A winner-take-all dynamic seems unlikely in this segment of synthetic biology given the variety of players, low technical differentiation, narrow moats, modest switching costs, and potential for IP workarounds.

Gauging the Upside

Ultimately, the model produces a single number, the ERM, which measures the overall attractiveness of the investment and is the probability-weighted average of all possible scenarios.  It makes it possible to assess the relative impact of factors that have different units. ERM is a next-generation update to the rules of thumb VCs have been using for decades to try to maximize returns over a portfolio.

For example, there is the oft-quoted heuristic to choose companies with a ten-fold or greater return based on the assumption that one-third will fail, one-third will break even, and one-third will be winners.  This guideline is easy to use, but turns out to be wrong much of the time.1 Instead of fixing assumptions about probability of success, decision modeling estimates the chance of success for each startup individually. When performed across a portfolio, the model offers a tailored, integrated view of potential returns.

Under ideal circumstances — with a perfectly chosen model structure and perfect base estimates for model factors — the ERM would give us the actual expected value of the investment.  Yet ERM depends on the assumptions behind the model structure and model inputs. We may be highly uncertain about some of these assumptions; the model can help us grapple with this uncertainty by allowing us to develop an intuitive feel for the system by changing input values and model structures and observing their effects on the value of the ERM. Thus, observing the distribution of ERM outcomes across many different sets of assumptions may be more useful than trying to develop a single perfect base case.

In the model structure, we can accommodate different possible outcome scenarios, market scenarios, and exit scenarios that affect potential returns. We considered:

  1. Using base case assumptions, is the expected return high or low?  What is the ERM in an optimistic scenario?  Are these numbers in line with typical values for this industry?

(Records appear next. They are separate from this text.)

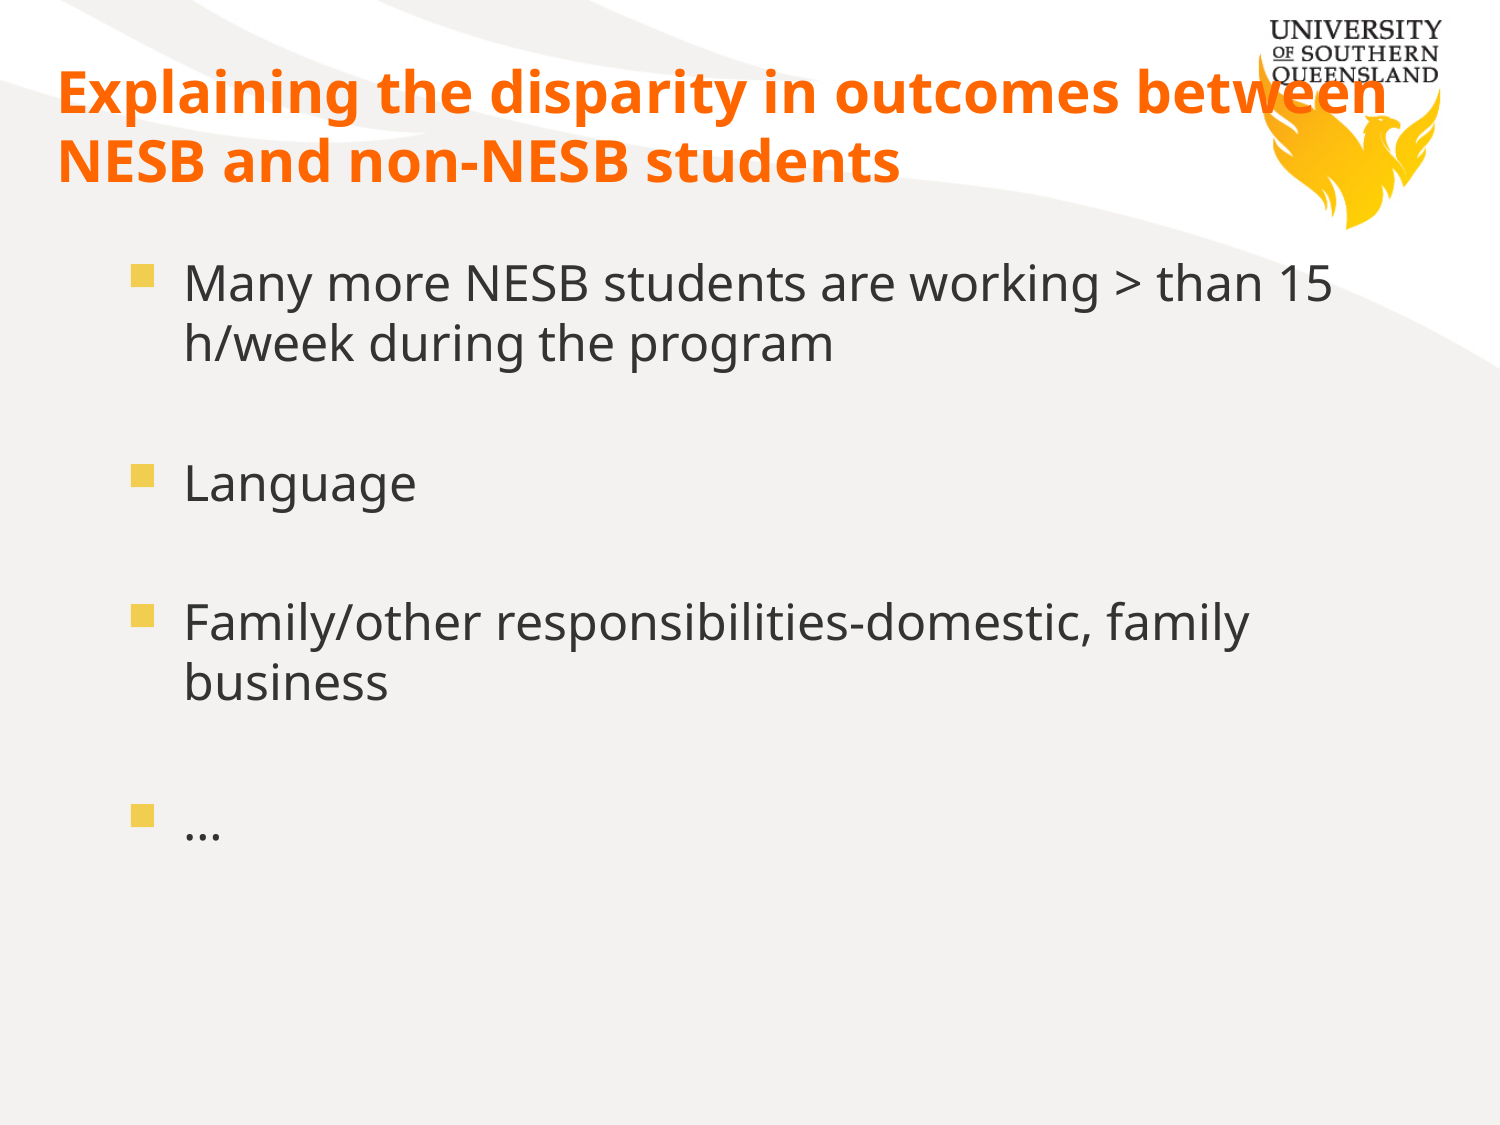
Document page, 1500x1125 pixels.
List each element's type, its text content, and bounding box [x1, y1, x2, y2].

title Explaining the disparity in outcomes between NESB and non-NESB students [41, 54, 1459, 203]
picture [0, 0, 1500, 1125]
list Many more NESB students are working > than 15 h/week during the program Language Family/other responsibilities-domestic, family business … [112, 243, 1388, 919]
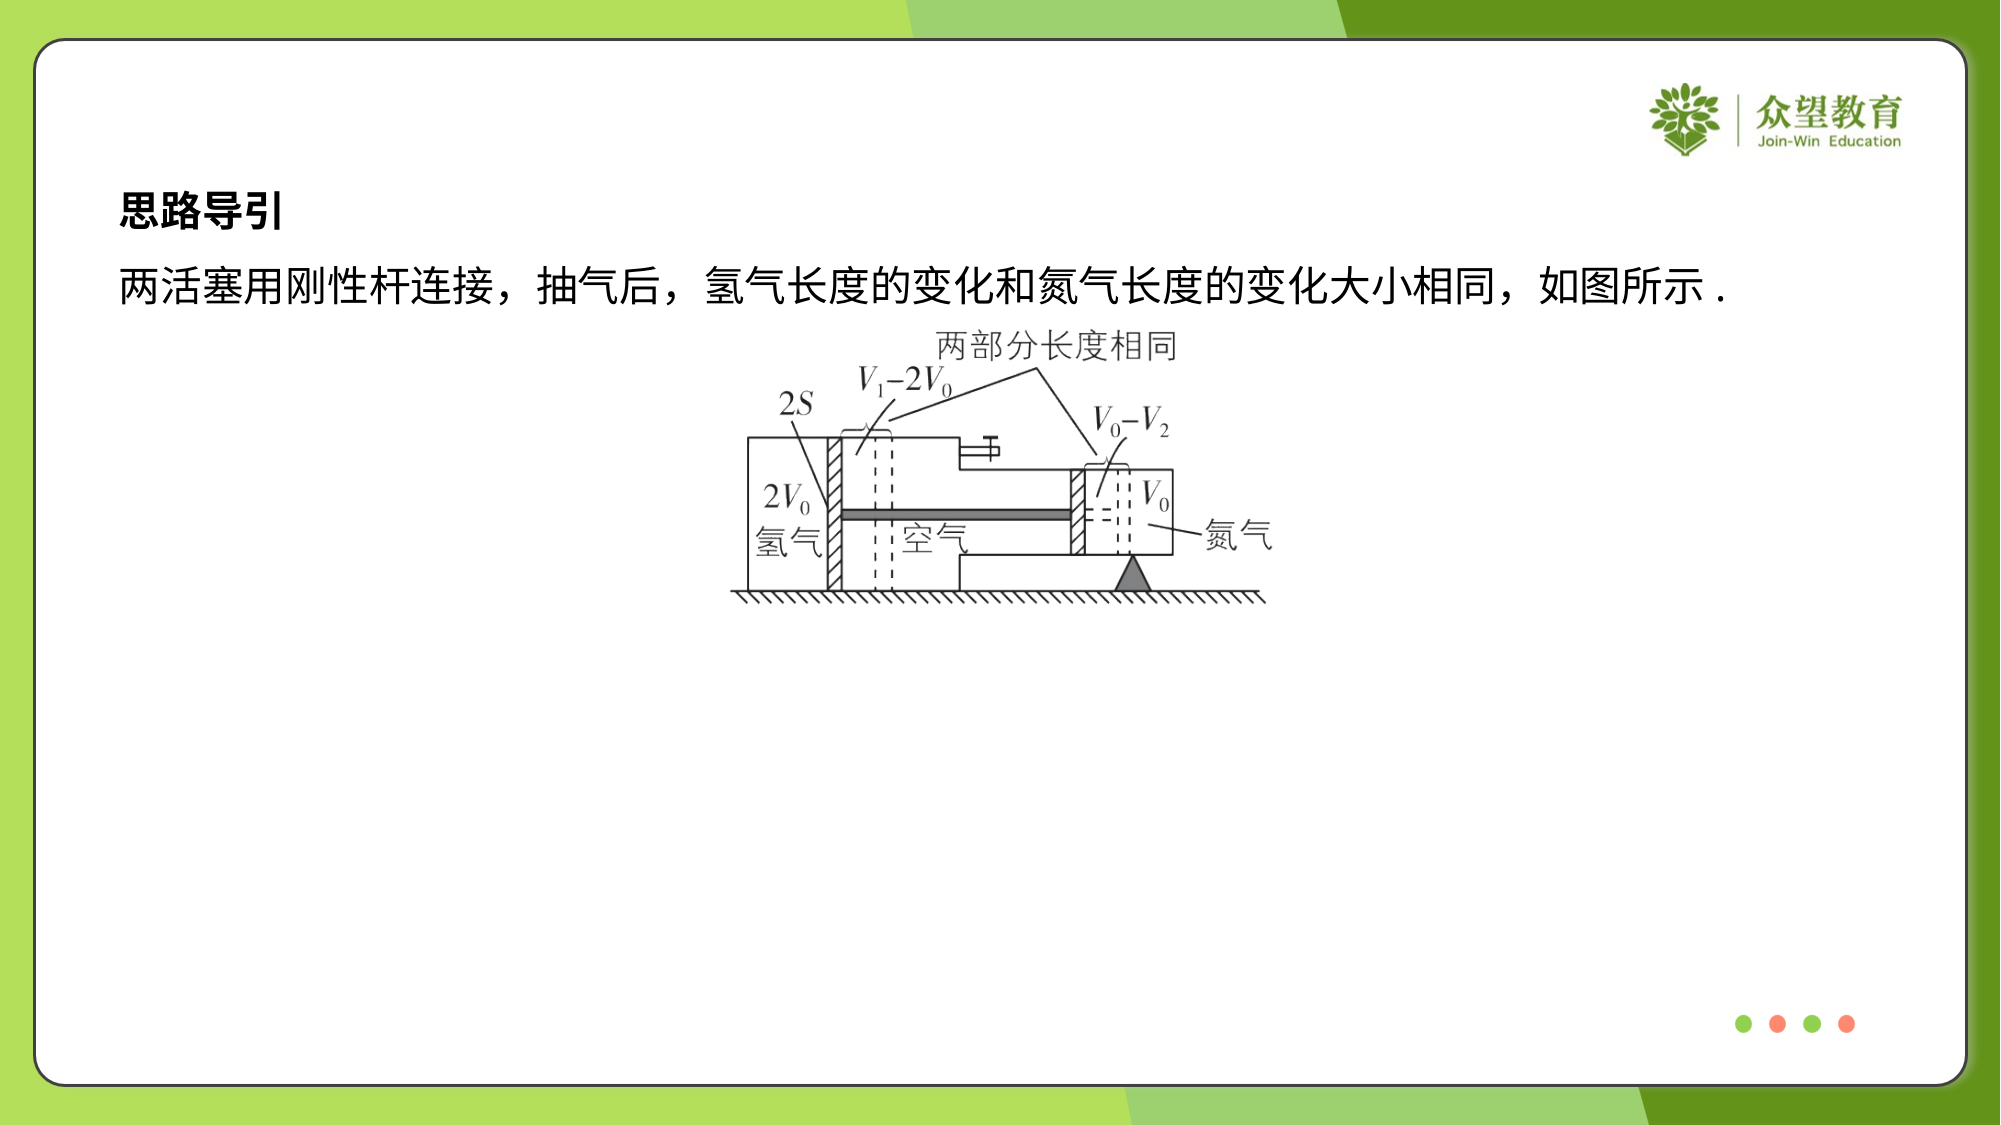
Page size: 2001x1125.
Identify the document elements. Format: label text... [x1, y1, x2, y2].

text_box 思路导引 [118, 159, 1883, 227]
picture [0, 0, 2000, 1125]
text_box 两活塞用刚性杆连接，抽气后，氢气长度的变化和氮气长度的变化大小相同，如图所示. [118, 235, 1883, 303]
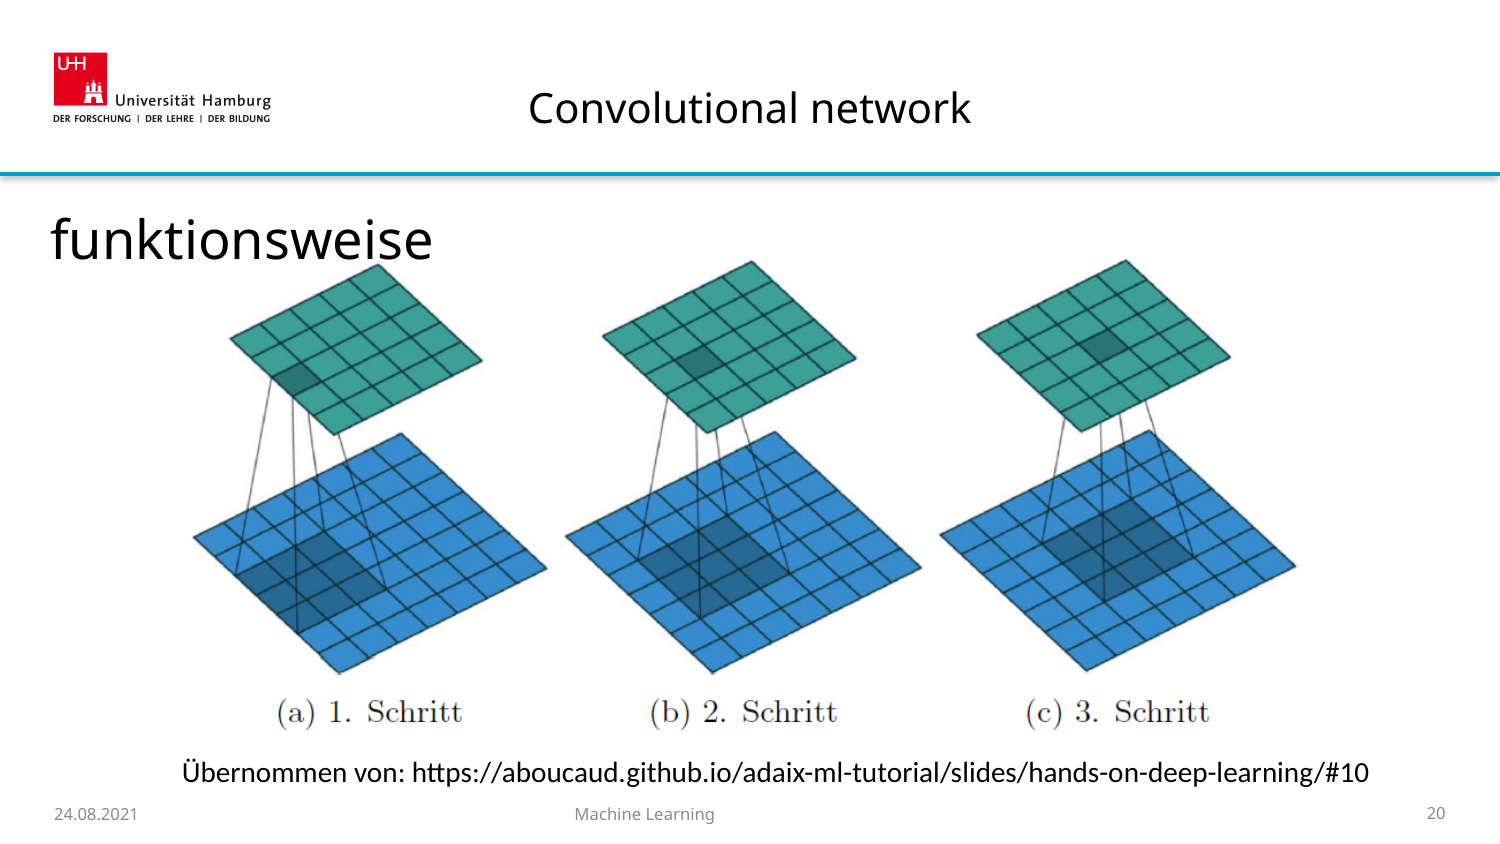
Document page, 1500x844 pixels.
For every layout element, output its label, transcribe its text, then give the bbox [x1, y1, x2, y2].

picture [179, 247, 1321, 744]
list funktionsweise [35, 197, 1406, 281]
text_box Übernommen von: https://aboucaud.github.io/adaix-ml-tutorial/slides/hands-on-deep-learning/#10 [167, 746, 1386, 796]
slide_number 20 [1361, 788, 1446, 833]
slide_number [54, 788, 210, 833]
title Convolutional network [275, 91, 1225, 122]
footer Machine Learning [273, 796, 1016, 833]
picture [1, 0, 323, 149]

If not, why not? Are the model assumptions suspect, or is the company truly an outlier?
  2. Try changing the assumptions based on new insights or considered alternatives. Should the base case assumptions be changed? Why or why not?  
  3. Perform a sensitivity analysis based on the ERM to identify which factors have the highest impact on returns. What are the risk factors that might cause failure? If returns are low, what are assumptions that, if changed, might make the investment viable?

While ERM summarizes the expected value of the investment, the downside of a single value output is that you lose information about the likelihood of different scenarios. Thus, looking at the probabilities and rewards across scenarios is still important (see Figure 3), especially for VCs who may be investing in small numbers of companies.